Decline in Import Prices Assuages Inflation Fears
WASHINGTON — U.S. import prices in March took their sharpest plunge in more than eight years as costs for imported petroleum and other products fell, the government said Wednesday, showing that the United States had little reason to fear it was importing inflation.
The Labor Department said import prices fell 1.6% in March--the largest decline since a 1.7% drop in December 1992--after a revised 0.6% dip in February.
Wall Street economists had expected a much more modest decline of 0.2% in March.
Major categories of import prices were either down or unchanged during the month. Prices of nonpetroleum imports fell 0.9%, the largest decline since a 1% drop, also in December 1992. In February, nonpetroleum import prices were down 0.8%.

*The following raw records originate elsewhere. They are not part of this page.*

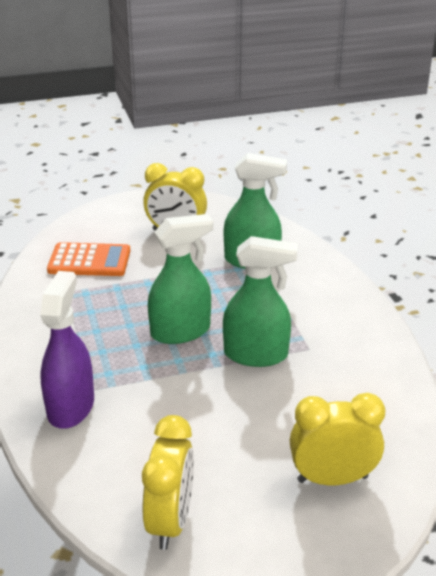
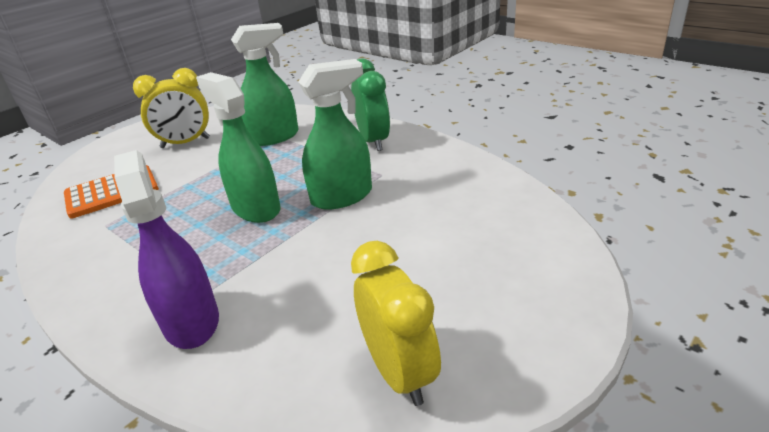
camera: 30 degrees left, 0 degrees up
green spray bottle [148,214,213,344] -> green spray bottle turned 75 degrees counterclockwise [196,72,280,223]
yellow clock [290,393,385,485] -> none
none -> green clock [351,58,390,151]

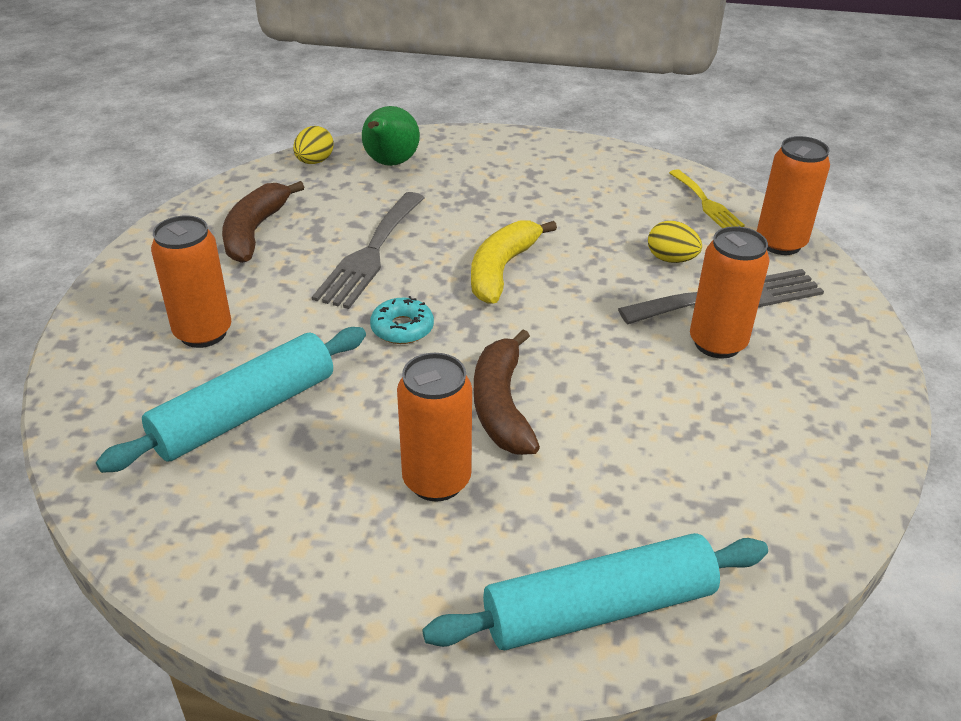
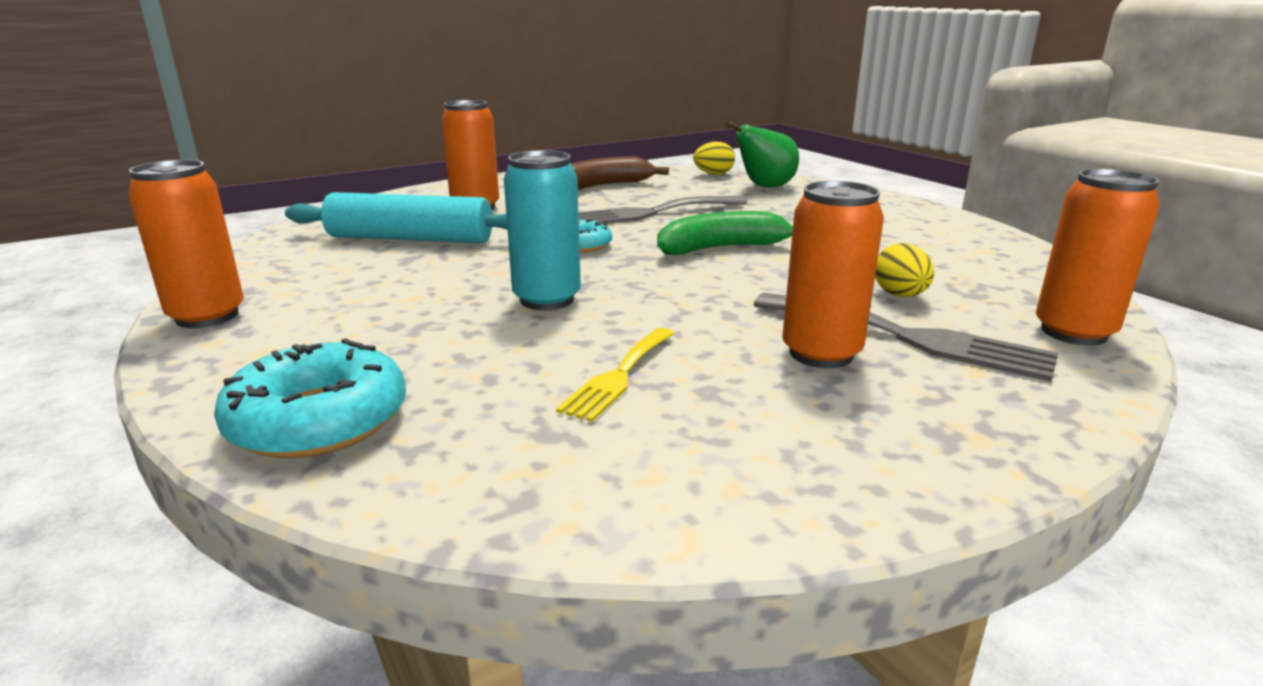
camera: 50 degrees right, 15 degrees down
orange can [397,353,472,502] -> orange can moved to [128,160,244,328]
turquoise rolling pin [422,533,768,650] -> turquoise donut [214,338,406,458]
yellow banana [471,220,557,304] -> green banana [657,211,793,254]
brown banana [474,329,540,455] -> turquoise can [504,150,581,310]
yellow fork [669,169,745,228] -> yellow fork moved to [556,328,674,422]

Fred Breimyer, chief economist at State Street Corp. in Boston, said import prices will continue to fall “as long as the dollar is reasonably strong.”
But he said that although the data can be taken as good news regarding inflation, the costs of imported goods were only one source of price pressures.
He noted that wage increases have been fairly strong over the last year. U.S. firms have “already essentially signed off” on those wage gains, he added.
The price of imported petroleum sank 5.9% in March after a 1.1% gain in February and a hefty 6.2% drop in January.
The report said prices of goods from Canada, the largest exporter to the United States, fell by a record 3.3% in March after a 3.2% drop the previous month.